_Task_
Your answer should consist only of the lines below from the one with "right shoulder: (378, 279)" through the one with "right ear: (108, 138)", copied exactly.

Bounding boxes with keypoints:
● ● ●
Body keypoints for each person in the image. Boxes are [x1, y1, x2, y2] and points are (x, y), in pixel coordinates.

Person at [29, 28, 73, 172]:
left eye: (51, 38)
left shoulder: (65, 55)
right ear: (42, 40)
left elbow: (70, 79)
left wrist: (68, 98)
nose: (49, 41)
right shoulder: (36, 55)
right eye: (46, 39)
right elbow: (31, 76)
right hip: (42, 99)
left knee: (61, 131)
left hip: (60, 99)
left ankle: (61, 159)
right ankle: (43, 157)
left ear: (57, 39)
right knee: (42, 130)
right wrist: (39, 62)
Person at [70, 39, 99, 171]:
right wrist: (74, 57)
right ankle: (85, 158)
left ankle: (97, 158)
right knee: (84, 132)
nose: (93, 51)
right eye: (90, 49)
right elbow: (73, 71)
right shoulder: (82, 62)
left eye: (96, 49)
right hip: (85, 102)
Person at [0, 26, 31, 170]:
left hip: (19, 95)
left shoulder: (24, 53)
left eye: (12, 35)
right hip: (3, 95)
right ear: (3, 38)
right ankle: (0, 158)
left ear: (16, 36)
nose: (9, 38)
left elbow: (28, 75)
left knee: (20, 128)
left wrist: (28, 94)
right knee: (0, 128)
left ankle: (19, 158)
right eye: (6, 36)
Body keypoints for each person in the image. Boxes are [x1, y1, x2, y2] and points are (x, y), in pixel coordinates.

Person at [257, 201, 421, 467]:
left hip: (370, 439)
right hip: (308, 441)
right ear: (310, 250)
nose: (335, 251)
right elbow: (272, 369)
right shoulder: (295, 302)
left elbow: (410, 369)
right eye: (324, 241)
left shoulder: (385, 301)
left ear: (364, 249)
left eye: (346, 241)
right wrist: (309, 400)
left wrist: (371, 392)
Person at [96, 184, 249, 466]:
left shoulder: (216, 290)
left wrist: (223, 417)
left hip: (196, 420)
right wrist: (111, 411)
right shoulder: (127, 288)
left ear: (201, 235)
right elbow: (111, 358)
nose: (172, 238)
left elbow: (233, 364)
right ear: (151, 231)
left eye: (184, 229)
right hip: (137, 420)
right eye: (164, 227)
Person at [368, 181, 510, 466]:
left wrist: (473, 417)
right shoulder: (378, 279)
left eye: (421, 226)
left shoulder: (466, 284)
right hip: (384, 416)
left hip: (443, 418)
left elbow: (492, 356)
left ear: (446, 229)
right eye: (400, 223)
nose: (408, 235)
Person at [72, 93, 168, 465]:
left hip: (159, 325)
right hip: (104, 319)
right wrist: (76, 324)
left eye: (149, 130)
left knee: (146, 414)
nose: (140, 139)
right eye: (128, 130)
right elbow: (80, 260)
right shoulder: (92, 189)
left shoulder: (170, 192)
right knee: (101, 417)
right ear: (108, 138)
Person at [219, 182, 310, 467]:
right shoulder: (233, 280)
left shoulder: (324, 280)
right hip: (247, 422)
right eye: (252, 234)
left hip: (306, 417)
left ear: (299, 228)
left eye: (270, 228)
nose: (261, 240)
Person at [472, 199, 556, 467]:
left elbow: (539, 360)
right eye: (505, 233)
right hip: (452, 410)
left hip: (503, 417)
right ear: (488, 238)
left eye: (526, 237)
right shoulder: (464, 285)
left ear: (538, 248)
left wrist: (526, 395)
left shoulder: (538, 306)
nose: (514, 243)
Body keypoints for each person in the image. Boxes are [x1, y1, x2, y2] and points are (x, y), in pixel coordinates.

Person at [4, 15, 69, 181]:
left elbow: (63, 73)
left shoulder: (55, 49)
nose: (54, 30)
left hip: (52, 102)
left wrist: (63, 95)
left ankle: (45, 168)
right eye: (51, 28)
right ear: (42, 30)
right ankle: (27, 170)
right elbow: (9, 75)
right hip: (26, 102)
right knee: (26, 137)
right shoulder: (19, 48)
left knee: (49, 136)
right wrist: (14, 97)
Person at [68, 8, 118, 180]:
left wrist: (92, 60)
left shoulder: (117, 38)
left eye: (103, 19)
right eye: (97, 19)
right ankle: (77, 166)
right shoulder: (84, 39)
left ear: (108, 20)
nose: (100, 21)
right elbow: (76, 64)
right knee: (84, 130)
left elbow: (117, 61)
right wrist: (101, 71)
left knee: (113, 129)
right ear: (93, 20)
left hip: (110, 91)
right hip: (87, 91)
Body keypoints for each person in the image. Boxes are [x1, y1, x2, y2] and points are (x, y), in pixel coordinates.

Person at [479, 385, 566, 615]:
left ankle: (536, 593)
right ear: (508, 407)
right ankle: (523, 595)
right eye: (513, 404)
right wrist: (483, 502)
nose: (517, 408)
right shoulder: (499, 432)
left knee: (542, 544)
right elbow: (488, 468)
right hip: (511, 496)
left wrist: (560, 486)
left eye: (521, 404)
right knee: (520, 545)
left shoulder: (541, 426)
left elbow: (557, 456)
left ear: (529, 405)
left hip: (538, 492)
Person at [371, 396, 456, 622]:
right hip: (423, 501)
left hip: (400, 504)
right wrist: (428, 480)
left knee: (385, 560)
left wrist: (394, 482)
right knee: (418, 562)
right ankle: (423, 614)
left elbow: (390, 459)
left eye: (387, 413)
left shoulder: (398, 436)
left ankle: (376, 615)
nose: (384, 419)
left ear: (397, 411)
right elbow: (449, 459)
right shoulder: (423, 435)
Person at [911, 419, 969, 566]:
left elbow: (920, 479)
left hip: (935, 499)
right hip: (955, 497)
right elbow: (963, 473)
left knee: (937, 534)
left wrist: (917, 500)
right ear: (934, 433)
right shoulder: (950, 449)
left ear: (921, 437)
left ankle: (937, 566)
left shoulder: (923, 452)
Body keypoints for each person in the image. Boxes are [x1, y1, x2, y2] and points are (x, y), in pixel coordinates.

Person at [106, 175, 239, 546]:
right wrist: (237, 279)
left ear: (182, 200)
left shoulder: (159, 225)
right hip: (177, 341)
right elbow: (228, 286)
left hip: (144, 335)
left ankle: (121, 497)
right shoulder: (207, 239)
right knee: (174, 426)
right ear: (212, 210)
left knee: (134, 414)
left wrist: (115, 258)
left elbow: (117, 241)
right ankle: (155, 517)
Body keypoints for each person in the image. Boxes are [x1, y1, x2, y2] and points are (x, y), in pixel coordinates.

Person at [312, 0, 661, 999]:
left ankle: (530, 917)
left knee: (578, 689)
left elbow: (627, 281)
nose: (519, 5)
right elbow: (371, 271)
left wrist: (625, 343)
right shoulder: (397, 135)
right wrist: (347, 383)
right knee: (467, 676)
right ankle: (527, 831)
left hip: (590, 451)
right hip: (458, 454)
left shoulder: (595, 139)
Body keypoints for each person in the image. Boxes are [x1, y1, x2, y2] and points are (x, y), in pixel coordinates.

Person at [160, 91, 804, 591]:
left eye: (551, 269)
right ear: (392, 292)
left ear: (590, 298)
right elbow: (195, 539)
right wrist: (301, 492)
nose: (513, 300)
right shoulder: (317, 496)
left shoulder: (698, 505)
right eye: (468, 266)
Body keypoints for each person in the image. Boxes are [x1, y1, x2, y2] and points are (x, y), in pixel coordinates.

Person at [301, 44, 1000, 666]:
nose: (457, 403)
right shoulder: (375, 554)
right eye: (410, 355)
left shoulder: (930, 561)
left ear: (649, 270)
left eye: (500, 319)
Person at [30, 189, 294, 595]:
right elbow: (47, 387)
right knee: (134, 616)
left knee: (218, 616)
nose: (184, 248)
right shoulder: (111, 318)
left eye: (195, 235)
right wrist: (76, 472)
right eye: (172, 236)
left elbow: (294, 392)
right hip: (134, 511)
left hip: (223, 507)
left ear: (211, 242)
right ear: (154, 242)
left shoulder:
● ● ●
_Exercise solution_
right shoulder: (378, 279)
left eye: (421, 226)
left shoulder: (466, 284)
right hip: (384, 416)
left hip: (443, 418)
left elbow: (492, 356)
left ear: (446, 229)
right eye: (400, 223)
nose: (408, 235)
Person at [72, 93, 168, 465]:
left hip: (159, 325)
right hip: (104, 319)
right wrist: (76, 324)
left eye: (149, 130)
left knee: (146, 414)
nose: (140, 139)
right eye: (128, 130)
right elbow: (80, 260)
right shoulder: (92, 189)
left shoulder: (170, 192)
right knee: (101, 417)
right ear: (108, 138)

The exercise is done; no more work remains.